As the idea was formulated by Holbrooke's team, such negotiations, focused solely on the Taliban, would also have the effect of marginalizing all the other Afghan constituencies with legitimate grievances against the Karzai government. The result would be to reward violent extremism, and leave those who to date have opted against it no choice but to arm up in anticipation of a deal they were not consulted about, and whose terms (a return to indirect Pakistani control of much of Afghanistan) they could not live with. Even in their former stronghold of Kandahar, the Taliban are largely viewed with distaste, and are not considered to authentically represent the people. A much better formula for reconciliation would enlarge the scope to include all the significant forces in Afghan political life. 

Nasr rightly derides some military officers' reflex to apply tactics that seemed to work in Iraq to vastly different Afghanistan. But he is less thoughtful about whether Holbrooke was seeking to apply tactics that seemed to work in the Balkans -- where Bosnian Muslims, Croats, and Serbs did in fact function as autonomous entities--to Afghanistan, where a proxy relationship has been so key to the dynamics of the country's iterated waves of conflict.

As for "changing Pakistan," on that point Nasr echoes the George W. Bush administration's approach, which consisted of dispatching Secretary of State Colin Powell and a "with us or against us" ultimatum after 9/11/2001, and then blindly accepting Pakistani President Pervez Musharraf's profession that, looking at it that way, he allowed he was probably with us. For years, I watched his intelligence services deliver up an al Qaeda Arab once every few months, to U.S. accolades, while they were busily reweaving the threads of Taliban networks. Pakistani officials were warmly conciliated during that first half-decade of the war, but they did not abandon their steadfast policy of using asymmetric extremist violence to help them punch above their weight internationally.

Concretely and consistently confronting the Pakistani leadership on its use of extremist proxies, or President Karzai on the criminally extractive nature of his government -- and not just in occasional spurts of public huffing and puffing -- would have taken a significant investment of political courage and fortitude. And those are attributes that I did not see much in evidence among senior U.S. civilian officials.

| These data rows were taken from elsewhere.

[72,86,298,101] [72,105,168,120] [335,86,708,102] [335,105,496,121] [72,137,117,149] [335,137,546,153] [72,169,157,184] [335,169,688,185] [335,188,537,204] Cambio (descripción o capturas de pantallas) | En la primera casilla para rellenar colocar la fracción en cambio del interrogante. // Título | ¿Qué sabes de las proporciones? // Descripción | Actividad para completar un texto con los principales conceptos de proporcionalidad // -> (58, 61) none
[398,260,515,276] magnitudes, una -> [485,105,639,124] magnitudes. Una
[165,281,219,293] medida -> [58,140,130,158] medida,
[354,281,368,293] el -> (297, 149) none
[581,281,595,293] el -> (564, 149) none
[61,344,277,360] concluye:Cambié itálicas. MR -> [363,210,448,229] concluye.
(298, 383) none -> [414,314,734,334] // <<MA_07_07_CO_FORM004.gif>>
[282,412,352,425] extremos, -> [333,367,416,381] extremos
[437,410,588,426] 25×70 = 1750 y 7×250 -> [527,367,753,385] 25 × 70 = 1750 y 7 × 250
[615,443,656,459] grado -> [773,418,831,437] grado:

Nasr is correct that civilian instruments of power, including intelligence and economic interaction as well as diplomacy, must play a more robust role in U.S. foreign policy. But for them to do so, it is not enough for the military's role to shrink, or for the White House to be nicer to the secretary of state. Diplomats have to up their game. And some candid introspection might be a good place to start. A joyous cacophony of talented youngsters is not sufficient to develop high-level policy on our country's longest war. Civilian agencies need to cultivate and empower deep area expertise. They need to shatter the brittle bureaucratic rigidities that characterize their systems, and provide graduated autonomy to rising leaders. They need to advocate aggressively and effectively for increased resources. But most of all, they need to be willing to take moral and political risks when it really matters.